Il tempo non ha quindi né inizio né (ne ma tantomeno un obiettivo, un senso. L’uomo è destinato a ripetersi continuamente, è esso stesso parte dell’eternità, nonostante questa non abbia un vera importanza o traguardo. Nietzsche considerava l’idea dell’eterno ritorno ” Der schwerste Gewicht”, il fardello più pesante. Una brillante esemplificazione di questo concetto è espressa nel romanzo di Milan Kundera “l’insostenibile leggerezza dell’essere”, dove segue:
“Nel mondo dell’eterno ritorno, su ogni gesto grava il peso di una insostenibile responsabilità. Ecco per ché Nietzsche chiamava l’idea dell’eterno ritorno il fardello più pesante (das schwerste Gewicht).

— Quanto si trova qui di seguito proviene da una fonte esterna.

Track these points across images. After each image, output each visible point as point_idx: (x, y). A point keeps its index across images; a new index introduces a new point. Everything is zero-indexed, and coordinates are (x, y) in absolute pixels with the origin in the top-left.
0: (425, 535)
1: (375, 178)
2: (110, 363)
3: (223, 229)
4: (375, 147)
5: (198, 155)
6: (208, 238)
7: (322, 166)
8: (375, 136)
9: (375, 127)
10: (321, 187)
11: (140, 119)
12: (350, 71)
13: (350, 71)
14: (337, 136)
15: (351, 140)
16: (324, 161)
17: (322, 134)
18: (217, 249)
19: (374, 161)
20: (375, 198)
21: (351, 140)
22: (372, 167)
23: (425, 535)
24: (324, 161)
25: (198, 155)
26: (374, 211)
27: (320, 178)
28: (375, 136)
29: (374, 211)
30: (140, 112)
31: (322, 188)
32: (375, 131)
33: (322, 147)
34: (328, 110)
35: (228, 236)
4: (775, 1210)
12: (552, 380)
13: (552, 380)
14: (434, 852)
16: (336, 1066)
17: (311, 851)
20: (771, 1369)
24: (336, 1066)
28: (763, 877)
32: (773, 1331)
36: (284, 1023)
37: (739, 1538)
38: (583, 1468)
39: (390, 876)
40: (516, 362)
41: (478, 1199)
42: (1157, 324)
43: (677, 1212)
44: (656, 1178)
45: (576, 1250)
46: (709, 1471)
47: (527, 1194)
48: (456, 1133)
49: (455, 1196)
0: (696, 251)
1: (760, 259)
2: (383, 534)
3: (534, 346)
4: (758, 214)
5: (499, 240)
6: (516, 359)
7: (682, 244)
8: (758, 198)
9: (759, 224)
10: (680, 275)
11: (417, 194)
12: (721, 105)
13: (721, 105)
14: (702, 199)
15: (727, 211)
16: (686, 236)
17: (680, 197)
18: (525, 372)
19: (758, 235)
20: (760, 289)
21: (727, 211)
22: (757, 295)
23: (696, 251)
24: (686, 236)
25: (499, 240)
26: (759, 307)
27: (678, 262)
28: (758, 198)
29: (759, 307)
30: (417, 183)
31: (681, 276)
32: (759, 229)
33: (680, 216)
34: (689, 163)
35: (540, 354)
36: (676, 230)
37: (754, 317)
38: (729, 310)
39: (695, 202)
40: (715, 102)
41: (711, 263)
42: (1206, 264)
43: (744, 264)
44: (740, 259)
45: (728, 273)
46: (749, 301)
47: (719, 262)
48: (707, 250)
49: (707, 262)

Se l’eterno ritorno è il fardello più pesante, allora le nostre vite su questo sfondo possono apparire in tutta la loro meravigliosa leggerezza. Ma davvero la pesantezza è terribile e la leggerezza meravigliosa?
Il fardello più pesante ci opprime, ci piega, ci schiaccia al suolo. Ma nella poesia d’amore di tutti i tempi la donna desidera essere gravata dal fardello del corpo dell’uomo. Il fardello più pesante è quindi allo stesso tempo l’immagine del più intenso compimento vitale. Quanto più il fardello è pe sante, tanto più la nostra vita è vicina alla terra, tan to più è reale e autentica. Al contrario, l’assenza assoluta di un fardello fa sì che l’uomo diventi più leggero dell’aria, prenda il volo verso l’alto, si allontani dalla terra, dall’essere terreno, diventi solo a metà reale e i suoi movimenti siano tanto liberi quanto privi di significato. Che cosa dobbiamo scegliere, allora? La pesantezza o la leggerezza”?